Several things come into consideration when it comes to adding new keywords to your account. Sometimes, Google seems to understand your business well. Sometimes not.
In any case, it’s imperative to analyze this recommendation to know if it would be profitable according to your situation.
Broad match keywords should be used under certain conditions only. Your Google Ads account must, among other things, be mature enough and have performed sufficiently well in the last 30 days. And if you decide to go for it, your campaigns need to be closely monitored.
Even today, we too often see accounts with too many broad match keywords that trigger ads on irrelevant queries, resulting in huge financial losses for businesses. “House for sale” is not at all the same thing as “Selling your house”!
Take no risk with your advertising investment: carefully weigh the pros and cons of this optimization recommendation.
In our experience, this recommendation is almost never relevant. This is actually a suggestion to display your ads on partner sites that are impossible to list with precision.
If you still decide to apply this Google Ads recommendation, you must carefully monitor its impact on your click-through rate, your cost per click, your conversion rate and the overall profitability of your campaigns. It’s indeed possible to segment the campaigns and isolate the performance specific to the partner sites of the Google Search Network.
When we set up Search campaigns, it is normally to broadcast exclusively on this network. Still, the Display Expansion recommendation urges you to add the Display network to the already-operated Search network.
Companies that want to benefit from multi-channel display are better off with a Performance Max Campaign. This is the best strategy to adopt!
Recently, Google has been looking to remove keywords that look alike in Google Ads accounts. Since this optimization recommendation is rather new, it’s not yet proven. Also, we don't know if removing similar keywords is beneficial for all types of keywords.
We therefore consider that this recommendation could be tested, but without forgetting to follow the performance closely.
This recommendation is, in our view, worrisome. Who wants surprise content automatically added to their Google Ads account?

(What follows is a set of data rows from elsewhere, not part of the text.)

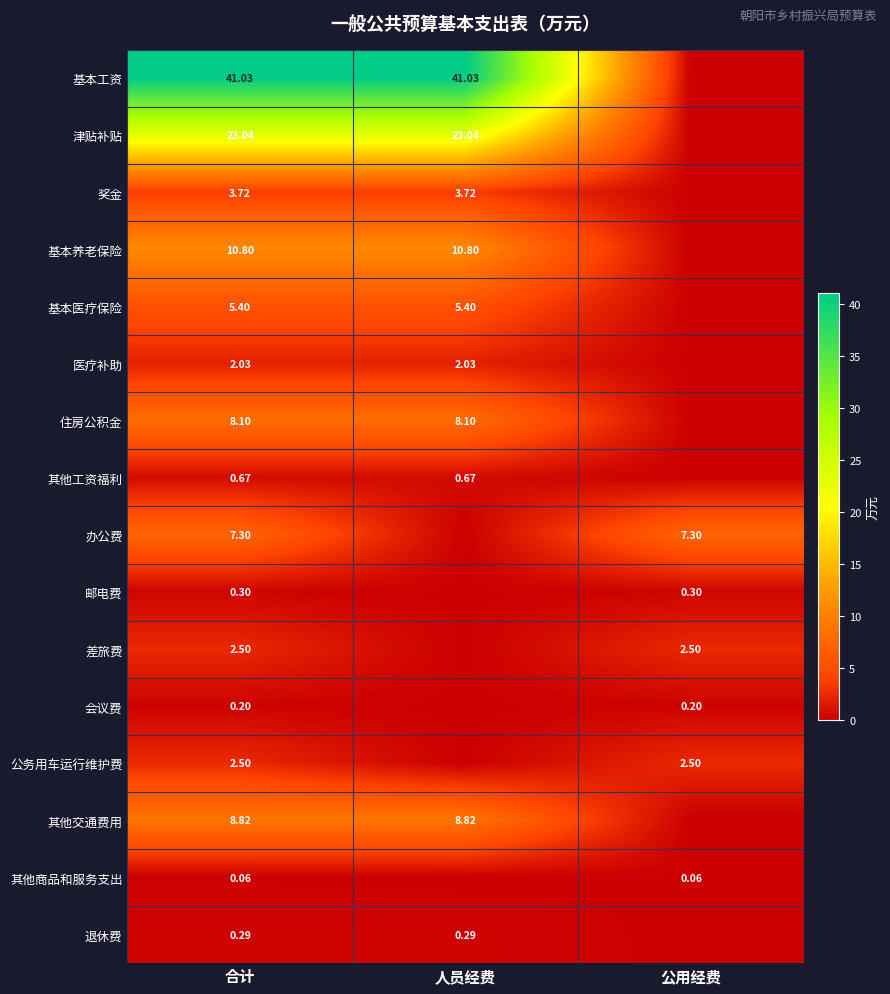

Is the value of 基本工资 at 人员经费 greater than the value of 住房公积金 at 人员经费?

Yes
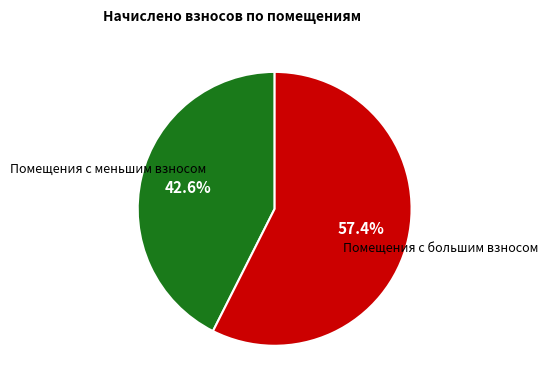

Is there a majority slice in this chart?

Yes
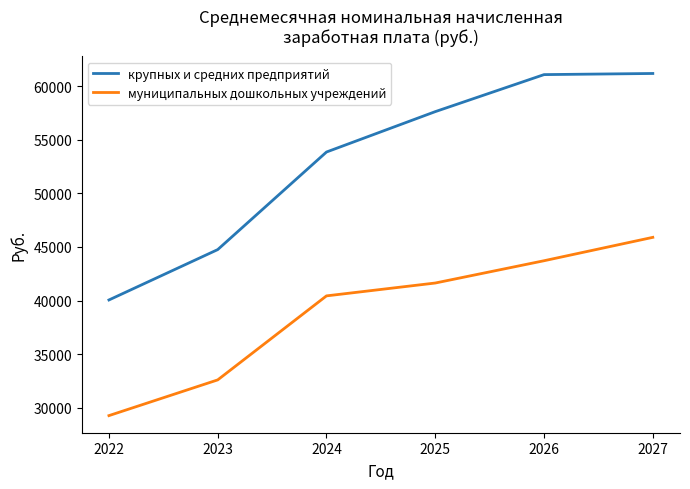

What is the spread (max minus min) of values at 2022?

10800.3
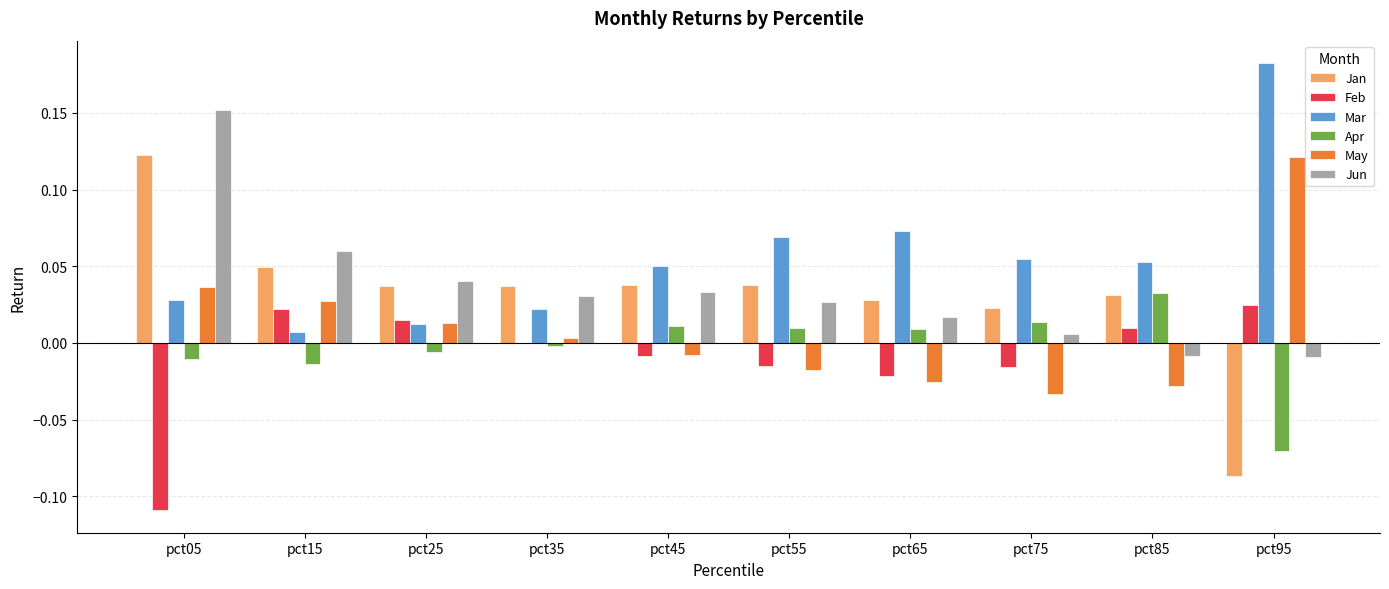

Is the value of Mar at pct15 greater than the value of Jun at pct95?

Yes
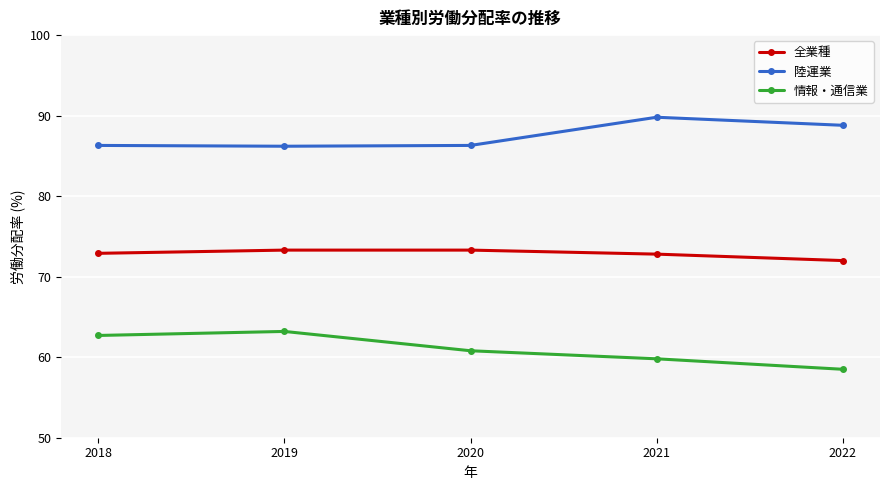

What is the difference between the 全業種 values at 2018 and 2021?

0.1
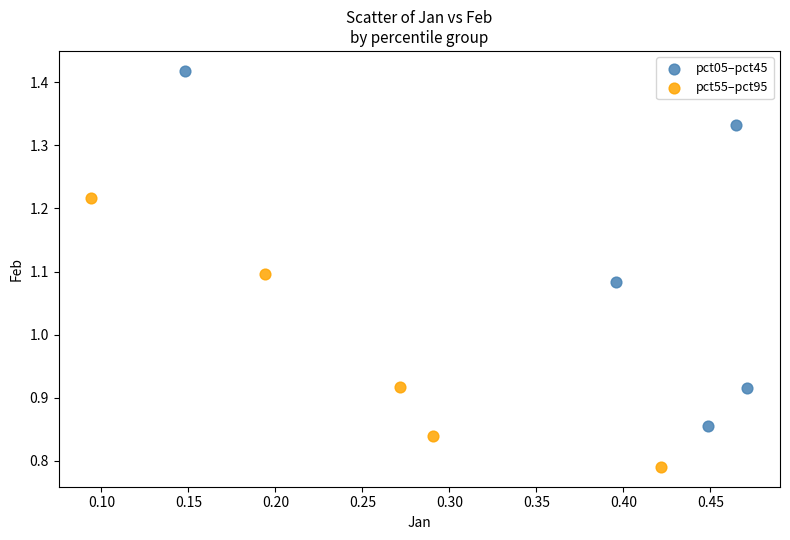

Which series has the widest spread of Y values?

pct05–pct45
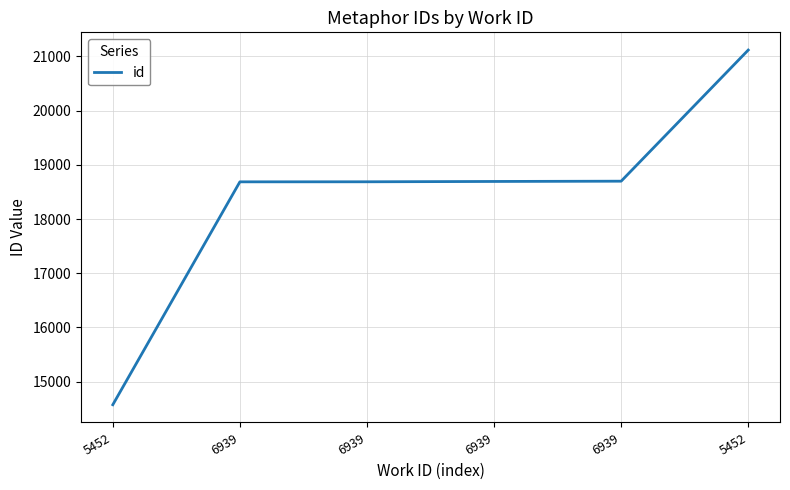

Count the number of data series in this chart.

1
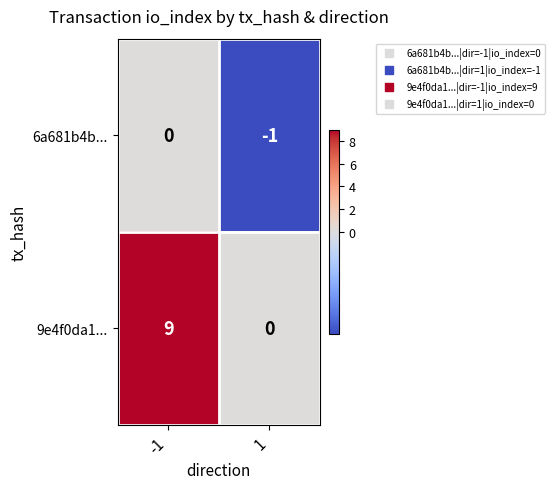

What is the sum of all 9e4f0da1... values?

9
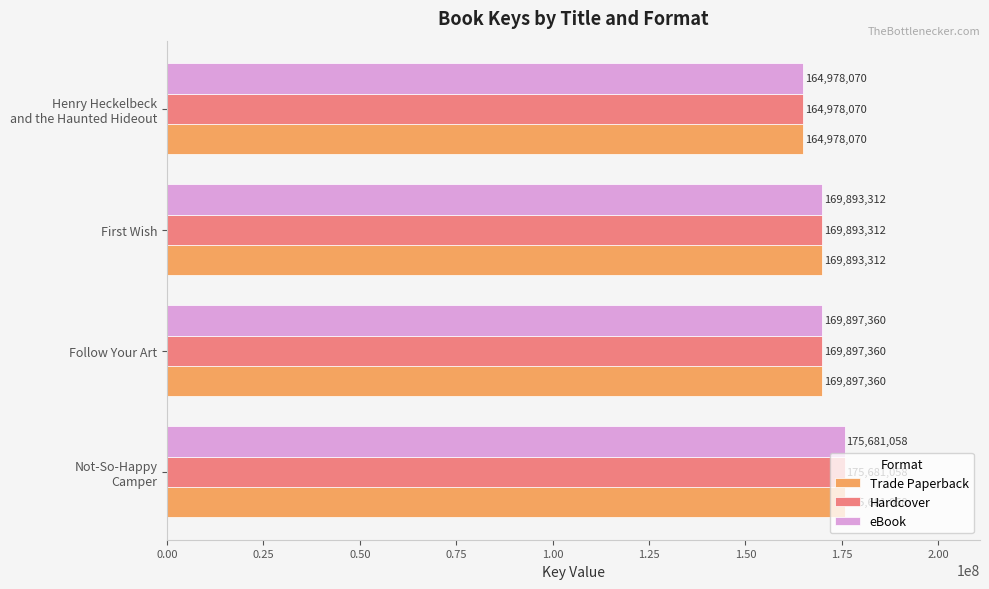

At how many categories does at least one series exceed 166518547?

3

In addition, we tested it and found inconclusive results: The added content sometimes had no connection with the themes of the campaigns and ad groups. We strongly suggest not to apply this recommendation.
Because Google Ads recommendations can also be useful, here's how to use them strategically.
Google Ads recommendations can help you spot an oversight, such as if you didn't remember to add certain types of extensions that would be useful to your account.
Sometimes, new Google Ads features are simply unlocked in an account, without notice. Optimization recommendations allow you to discover which ones have recently become available.
Recommendations provide a good overview of a campaign and help find negative keywords that conflict with certain actual searched keywords.
In general, recommendations allow you to revisit your account and initiate a reflection on any opportunity for improvement.
Keyword bidding strategies are also recommended by Google Ads. Although they are relevant, and that their impact can be easily followed on the platform, it’s important to carefully think about each of them before taking the plunge. For example, a better conversion rate does not necessarily mean better profitability!
Indeed, if the cost per click (CPC) doubles with a new bidding strategy, even a better conversion rate will not be enough: The cost per lead or per sale will be higher. If your budget allows it, we recommend running A/B testing (which is called ‘’experiment’’) in your account before blindly applying the new recommended bid strategies.
The important thing to remember is that all Google Ads recommendations, even the most relevant ones, must be well thought out and analyzed.
Each time you apply Google Ads optimization recommendations, you increase the optimization rate shown, even if they affect the profitability of your campaigns!
The answer to our main question is therefore no: You should not necessarily aim for a 100% optimization rate for your Google Ads campaigns. In our experience, a rate between 75% and 80% is great, and often more representative of the real max of your account.
And at all times, you should carefully think about what’s best for your Google Ads account. Always be strategic in your decisions!